• **Task prompt**
All entries must be repeated exactly; do not include the pictures.

[Information given]

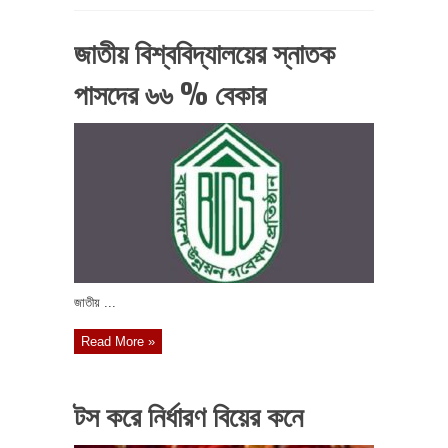
জাতীয় বিশ্ববিদ্যালয়ের স্নাতক
পাসদের ৬৬ % বেকার
জাতীয় ...
Read More »
টস করে নির্ধারণ বিয়ের কনে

[/Information given]

• **Task solution**
জাতীয় বিশ্ববিদ্যালয়ের স্নাতক
পাসদের ৬৬ % বেকার
জাতীয় ...
Read More »
টস করে নির্ধারণ বিয়ের কনে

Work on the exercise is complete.